Activity: Copy all of the data below word for word, keeping every line as it appears.

(Records from a dataset)

--*--

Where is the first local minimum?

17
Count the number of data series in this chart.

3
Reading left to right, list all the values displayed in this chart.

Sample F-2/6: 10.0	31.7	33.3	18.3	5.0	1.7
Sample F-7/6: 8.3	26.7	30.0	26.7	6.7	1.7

--*--

Result of this exercise:
Where is the first local minimum?

17
Count the number of data series in this chart.

3
Reading left to right, list all the values displayed in this chart.

Sample F-2/6: 10.0	31.7	33.3	18.3	5.0	1.7
Sample F-7/6: 8.3	26.7	30.0	26.7	6.7	1.7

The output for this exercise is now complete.